Tasks and exercises.
**1.** Decide whether each statement about the text on St John the Evangelist's Church below agrees with it: (a) the church is a Grade II* listed building, (b) the west tower was added in 1902, (c) the spire is square. Answer yes or no for each, quoting the words of the text that decide it.
**2.** Please update the text on St John the Evangelist's Church below by writing out everything from "St John the" down to "St Peter, Lower Withington." with "parish church" changed to "place of worship".

Supplied text.
St John the Evangelist's Church lies to the southeast of the village of Chelford, Cheshire, England.  The church is recorded in the National Heritage List for England as a designated Grade II* listed building.  It is an active Anglican parish church in the diocese of Chester, the archdeaconry of Macclesfield and the deanery of Knutsford.  Its benefice is combined with that of St Peter, Lower Withington.

History

The original church on the site was probably a medieval timber-framed chapel.  This was replaced in 1774–76 with a church that was little more than a "plain brick box with slightly pointed windows".  The west tower was added in 1840, and the chancel was extended in 1902.

Architecture

Exterior
The church is constructed in brick with stone dressings and has a slate roof.  Its plan consists of a four-bay nave with a west gallery, a two-bay chancel and a west tower with a recessed spire.  The tower is in three stages with diagonal buttresses and an embattled parapet.  The spire is octagonal, covered with diamond-shaped slates and crowned by a weather vane.  The west front of the tower has an arched doorway and a clock face.

Data.
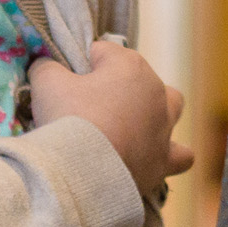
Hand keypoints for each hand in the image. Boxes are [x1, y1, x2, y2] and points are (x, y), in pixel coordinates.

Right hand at [31, 36, 185, 202]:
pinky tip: (153, 157)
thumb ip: (46, 67)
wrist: (84, 174)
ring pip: (172, 108)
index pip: (102, 53)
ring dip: (154, 113)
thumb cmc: (68, 120)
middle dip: (117, 86)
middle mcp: (157, 93)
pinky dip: (169, 154)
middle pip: (138, 78)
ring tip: (127, 127)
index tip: (63, 83)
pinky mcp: (165, 160)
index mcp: (131, 66)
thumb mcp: (46, 84)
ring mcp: (165, 127)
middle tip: (88, 108)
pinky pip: (181, 154)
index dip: (79, 65)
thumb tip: (46, 65)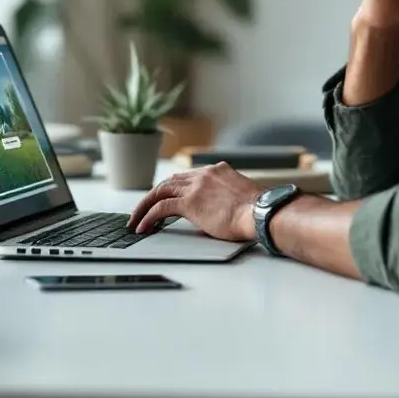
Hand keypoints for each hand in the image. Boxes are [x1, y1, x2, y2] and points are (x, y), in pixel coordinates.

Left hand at [127, 163, 263, 240]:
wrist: (263, 212)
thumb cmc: (258, 211)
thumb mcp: (239, 198)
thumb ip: (223, 200)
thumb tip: (213, 214)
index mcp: (217, 170)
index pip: (187, 177)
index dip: (173, 188)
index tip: (164, 198)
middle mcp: (203, 174)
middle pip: (170, 181)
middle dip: (153, 195)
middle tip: (142, 209)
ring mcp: (195, 186)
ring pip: (160, 191)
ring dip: (145, 206)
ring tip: (135, 220)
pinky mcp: (190, 203)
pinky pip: (161, 208)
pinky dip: (148, 216)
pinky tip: (142, 226)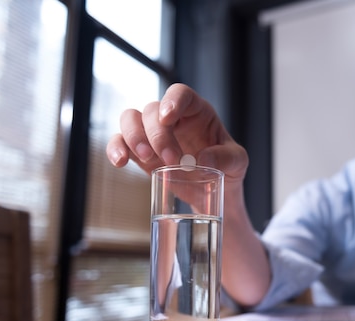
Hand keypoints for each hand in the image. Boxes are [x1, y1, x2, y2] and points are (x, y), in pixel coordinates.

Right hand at [107, 83, 248, 185]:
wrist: (214, 191)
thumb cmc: (228, 168)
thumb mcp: (238, 163)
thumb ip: (227, 158)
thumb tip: (204, 159)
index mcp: (197, 112)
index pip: (181, 94)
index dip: (172, 101)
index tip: (168, 117)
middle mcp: (172, 118)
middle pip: (152, 110)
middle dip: (158, 134)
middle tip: (172, 159)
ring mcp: (152, 133)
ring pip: (130, 119)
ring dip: (133, 137)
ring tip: (147, 159)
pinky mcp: (139, 152)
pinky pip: (119, 142)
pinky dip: (116, 149)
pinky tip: (120, 162)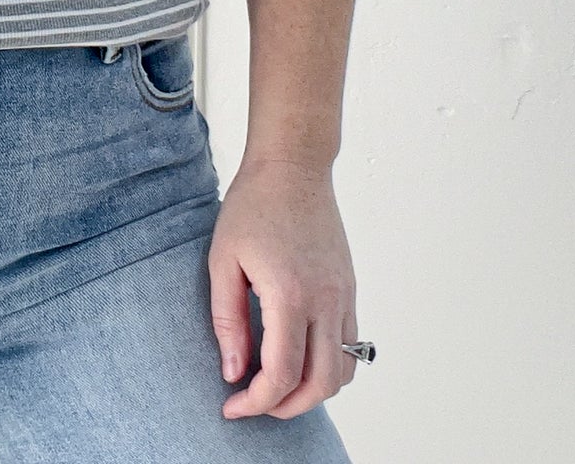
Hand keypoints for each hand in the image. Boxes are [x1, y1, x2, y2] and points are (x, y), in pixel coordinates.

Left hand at [208, 156, 358, 419]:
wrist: (293, 166)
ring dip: (312, 391)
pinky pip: (351, 346)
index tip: (232, 406)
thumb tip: (233, 372)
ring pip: (343, 371)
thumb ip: (227, 321)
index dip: (255, 402)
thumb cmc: (253, 205)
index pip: (281, 374)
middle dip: (287, 407)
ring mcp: (343, 296)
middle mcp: (325, 301)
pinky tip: (298, 356)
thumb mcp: (224, 260)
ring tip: (277, 385)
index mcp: (290, 295)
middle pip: (321, 385)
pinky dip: (329, 366)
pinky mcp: (349, 289)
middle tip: (255, 402)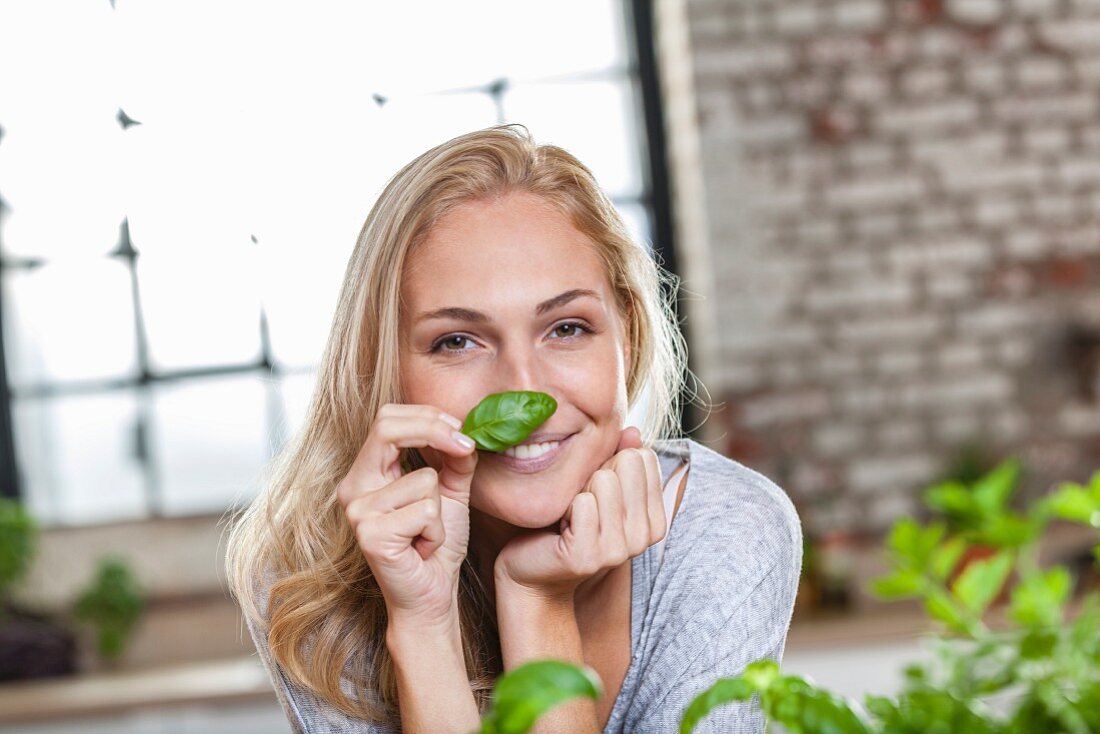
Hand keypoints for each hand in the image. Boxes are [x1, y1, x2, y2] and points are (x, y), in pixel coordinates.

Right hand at [336, 403, 477, 625]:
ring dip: (442, 508)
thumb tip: (466, 431)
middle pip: (389, 429)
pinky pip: (426, 512)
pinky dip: (437, 531)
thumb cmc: (435, 544)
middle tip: (466, 447)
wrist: (430, 595)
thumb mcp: (450, 491)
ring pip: (424, 480)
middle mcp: (353, 488)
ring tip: (427, 532)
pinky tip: (423, 548)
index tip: (460, 430)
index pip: (387, 419)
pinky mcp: (371, 535)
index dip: (427, 415)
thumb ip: (454, 458)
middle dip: (437, 432)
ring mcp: (358, 512)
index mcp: (366, 472)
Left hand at [493, 426, 666, 600]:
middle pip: (626, 463)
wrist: (534, 572)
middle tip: (581, 505)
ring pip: (604, 480)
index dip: (612, 464)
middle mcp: (644, 537)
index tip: (597, 492)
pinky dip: (563, 508)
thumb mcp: (598, 488)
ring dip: (578, 492)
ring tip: (570, 517)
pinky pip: (581, 503)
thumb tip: (632, 431)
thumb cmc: (567, 524)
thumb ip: (619, 458)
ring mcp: (618, 550)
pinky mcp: (588, 556)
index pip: (643, 457)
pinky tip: (559, 530)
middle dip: (595, 474)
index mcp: (655, 520)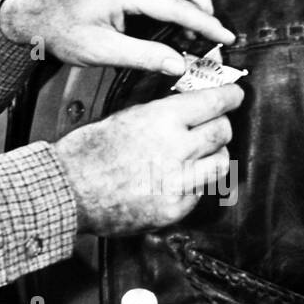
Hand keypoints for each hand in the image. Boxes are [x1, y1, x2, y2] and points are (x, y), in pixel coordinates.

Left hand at [0, 0, 233, 74]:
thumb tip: (180, 65)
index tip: (226, 40)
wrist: (29, 14)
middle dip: (202, 3)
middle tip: (205, 32)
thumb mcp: (101, 52)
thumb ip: (144, 57)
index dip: (207, 24)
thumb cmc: (59, 31)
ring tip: (188, 16)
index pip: (180, 5)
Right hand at [49, 85, 241, 234]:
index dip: (229, 97)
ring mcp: (178, 181)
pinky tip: (176, 181)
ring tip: (198, 156)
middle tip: (214, 126)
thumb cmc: (86, 153)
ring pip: (221, 163)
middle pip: (222, 132)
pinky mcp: (175, 208)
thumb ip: (158, 113)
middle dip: (220, 126)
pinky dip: (194, 184)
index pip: (213, 102)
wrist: (68, 192)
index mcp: (161, 119)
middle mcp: (176, 148)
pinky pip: (200, 192)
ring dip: (213, 156)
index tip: (235, 95)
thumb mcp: (123, 117)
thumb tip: (185, 105)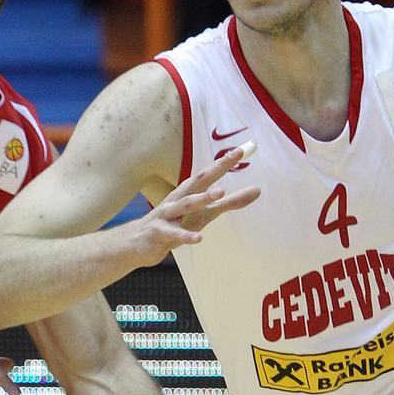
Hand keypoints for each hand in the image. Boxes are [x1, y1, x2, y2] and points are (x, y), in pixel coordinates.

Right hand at [126, 143, 259, 267]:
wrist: (136, 244)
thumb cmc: (174, 224)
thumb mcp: (205, 214)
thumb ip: (229, 203)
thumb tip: (257, 191)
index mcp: (187, 192)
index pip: (207, 174)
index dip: (223, 162)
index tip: (241, 150)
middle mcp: (177, 199)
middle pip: (197, 182)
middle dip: (215, 170)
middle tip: (231, 159)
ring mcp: (166, 215)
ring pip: (185, 204)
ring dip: (202, 198)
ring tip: (220, 193)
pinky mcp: (159, 233)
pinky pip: (174, 234)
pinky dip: (186, 235)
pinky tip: (199, 238)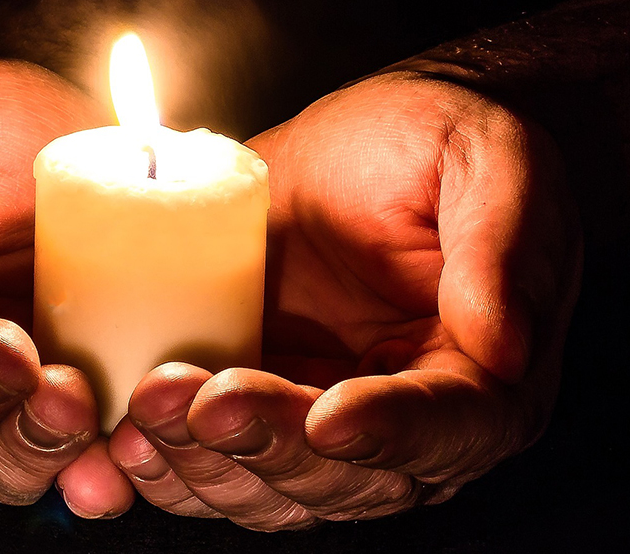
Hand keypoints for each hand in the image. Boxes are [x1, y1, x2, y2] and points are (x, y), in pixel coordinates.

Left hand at [107, 72, 582, 528]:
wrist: (366, 142)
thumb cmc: (437, 143)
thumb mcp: (491, 158)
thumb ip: (502, 242)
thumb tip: (503, 346)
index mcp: (483, 378)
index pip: (449, 430)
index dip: (388, 433)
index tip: (329, 418)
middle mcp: (405, 425)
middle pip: (344, 477)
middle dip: (269, 445)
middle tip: (204, 399)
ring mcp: (321, 424)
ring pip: (270, 488)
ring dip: (205, 463)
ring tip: (148, 409)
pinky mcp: (255, 406)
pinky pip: (214, 463)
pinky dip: (170, 462)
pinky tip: (126, 434)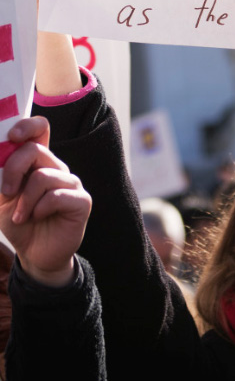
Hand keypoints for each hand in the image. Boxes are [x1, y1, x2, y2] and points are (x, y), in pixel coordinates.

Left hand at [0, 117, 90, 286]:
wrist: (34, 254)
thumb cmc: (19, 222)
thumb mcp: (1, 198)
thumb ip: (0, 176)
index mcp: (39, 162)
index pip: (40, 129)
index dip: (27, 126)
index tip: (12, 136)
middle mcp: (57, 167)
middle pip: (35, 150)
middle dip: (13, 170)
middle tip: (6, 192)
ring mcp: (71, 183)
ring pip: (43, 176)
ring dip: (24, 200)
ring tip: (21, 216)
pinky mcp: (81, 201)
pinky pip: (56, 196)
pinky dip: (38, 209)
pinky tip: (36, 218)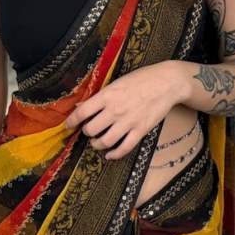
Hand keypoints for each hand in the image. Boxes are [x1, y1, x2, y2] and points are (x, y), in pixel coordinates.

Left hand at [64, 61, 180, 159]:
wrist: (166, 82)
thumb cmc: (141, 79)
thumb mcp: (116, 82)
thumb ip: (99, 96)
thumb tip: (80, 106)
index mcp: (107, 95)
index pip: (82, 112)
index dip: (72, 121)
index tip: (68, 125)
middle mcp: (115, 110)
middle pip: (91, 130)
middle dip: (86, 132)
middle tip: (89, 130)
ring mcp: (128, 122)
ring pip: (105, 142)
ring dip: (97, 145)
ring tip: (97, 142)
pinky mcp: (140, 130)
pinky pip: (123, 148)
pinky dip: (114, 155)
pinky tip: (110, 154)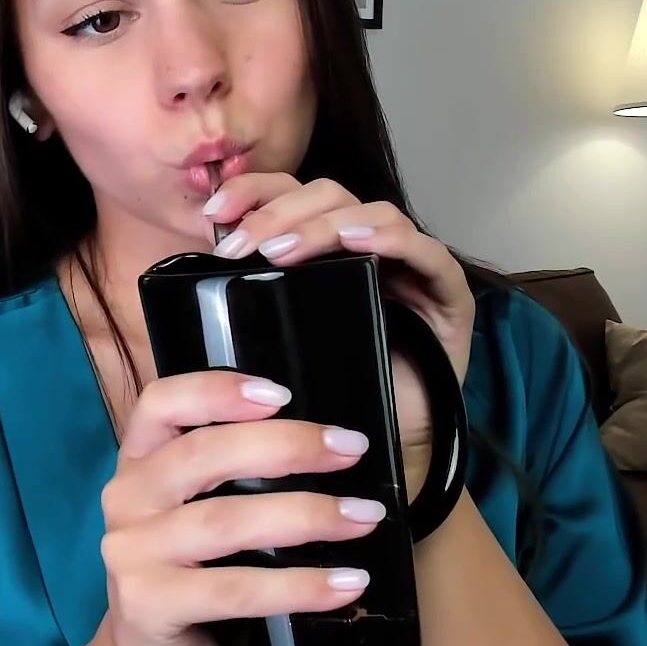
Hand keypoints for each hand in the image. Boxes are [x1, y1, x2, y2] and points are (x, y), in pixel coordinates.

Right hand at [88, 369, 388, 645]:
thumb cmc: (191, 581)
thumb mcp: (196, 517)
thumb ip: (232, 477)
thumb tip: (329, 444)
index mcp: (137, 465)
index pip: (161, 404)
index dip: (216, 390)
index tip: (281, 394)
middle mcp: (126, 500)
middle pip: (203, 455)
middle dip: (286, 446)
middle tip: (350, 450)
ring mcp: (131, 554)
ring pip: (226, 522)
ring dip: (306, 515)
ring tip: (364, 517)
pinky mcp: (149, 606)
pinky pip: (234, 590)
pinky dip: (297, 586)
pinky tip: (345, 584)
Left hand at [200, 175, 476, 490]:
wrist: (377, 452)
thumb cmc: (326, 394)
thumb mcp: (276, 339)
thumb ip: (252, 297)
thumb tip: (200, 268)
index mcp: (325, 249)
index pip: (290, 196)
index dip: (253, 193)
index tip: (213, 214)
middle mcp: (368, 247)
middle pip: (326, 195)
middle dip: (277, 212)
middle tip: (242, 246)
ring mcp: (409, 265)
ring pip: (368, 212)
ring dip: (320, 225)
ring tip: (281, 252)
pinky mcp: (446, 291)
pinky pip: (424, 249)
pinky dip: (388, 238)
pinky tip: (355, 242)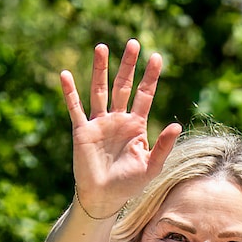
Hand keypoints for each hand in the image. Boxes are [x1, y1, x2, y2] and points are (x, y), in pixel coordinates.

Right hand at [59, 40, 181, 219]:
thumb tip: (176, 124)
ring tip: (103, 47)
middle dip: (128, 65)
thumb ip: (163, 146)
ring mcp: (99, 123)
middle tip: (134, 43)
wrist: (103, 198)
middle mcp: (117, 119)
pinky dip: (70, 92)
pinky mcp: (82, 130)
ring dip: (100, 69)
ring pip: (100, 90)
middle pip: (123, 86)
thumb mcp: (151, 166)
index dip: (150, 77)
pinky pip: (75, 107)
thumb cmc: (128, 185)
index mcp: (136, 126)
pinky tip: (65, 75)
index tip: (157, 57)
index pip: (145, 95)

Solutions to the exercise.
**1.**
(a) Yes: "The church is recorded in the National Heritage List for England as a designated Grade II* listed building."
(b) No: "The west tower was added in 1840"
(c) No: "The spire is octagonal"

**2.**
St John the Evangelist's Church lies to the southeast of the village of Chelford, Cheshire, England.  The church is recorded in the National Heritage List for England as a designated Grade II* listed building.  It is an active Anglican place of worship in the diocese of Chester, the archdeaconry of Macclesfield and the deanery of Knutsford.  Its benefice is combined with that of St Peter, Lower Withington.